Detaching a chain, she pushed open the bars of the cage and dropped the hunk of goat meat at the threshold, then set the full vessel down calmly.

So the panther drew back on her haunches, luckily still supple, made herself tiny so as not to frighten the child, watched her for an instant with phosphorescent eyes that had become as deep as chasms. Then she pounced on her throat and crushed her.

Translator's Note

When we think of animals set loose in the arenas of the Roman empire, we tend to think of lions. “Panther” refers to a melanistic variation of either a leopard, in Africa or Asia, or a jaguar, in the Americas. In this short story, Rachilde imagines a black leopard caged in the darkness underneath the arena, visible only because of its glinting eyes. The animal’s color is a deliberate aesthetic choice, as is its species and sex: “panthère” in French, unlike “lion,” is a feminine noun. In both the action and the language of the story, the first thing the panther does is to display her sex.
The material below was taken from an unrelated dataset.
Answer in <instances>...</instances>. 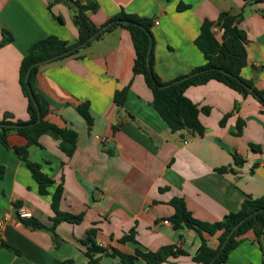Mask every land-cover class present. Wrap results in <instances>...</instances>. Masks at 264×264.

I have preserved this aspect of the story by referring to the panther as “she.” I have also tried to preserve Rachilde’s luxuriantly long sentences, lingering, as she does, on both the cruelty of the arena and the panther’s yearning for home. French style, especially French style from the end of the nineteenth century, accommodates these sinuous sentences. English syntax is simpler. This is not necessarily a loss. The panther draws back on her haunches in a long sentence, slow and tense. Then she jumps—quick, short, final.

Rachel Tapley

Rachel Tapley is a doctoral candidate in French literature at the University of Wisconsin-Madison and a Visiting Lecturer in French at Amherst College. Her translations and original writings have been published in Exchanges, The Toast, Cheap Pop, and Wyvern Lit. You can find her on twitter @rachel_tapley.

Rachilde

Rachilde (1860-1953), born Marguerite Eymery, was the author of the novels Monsieur Vénus (1884) and La Marquise de Sade (1887), as well as many other works, including plays, short stories, and essays. She was bisexual and in her youth, she preferred to dress as a man. With her husband Alfred Vallette and several other writers, she founded the Mercure de France literary magazine and publishing house. Identified with both the Decadent and Symbolist movements, Rachilde’s work—often the object of scandal—examines the world in lush prose that veers between the comic and the macabre.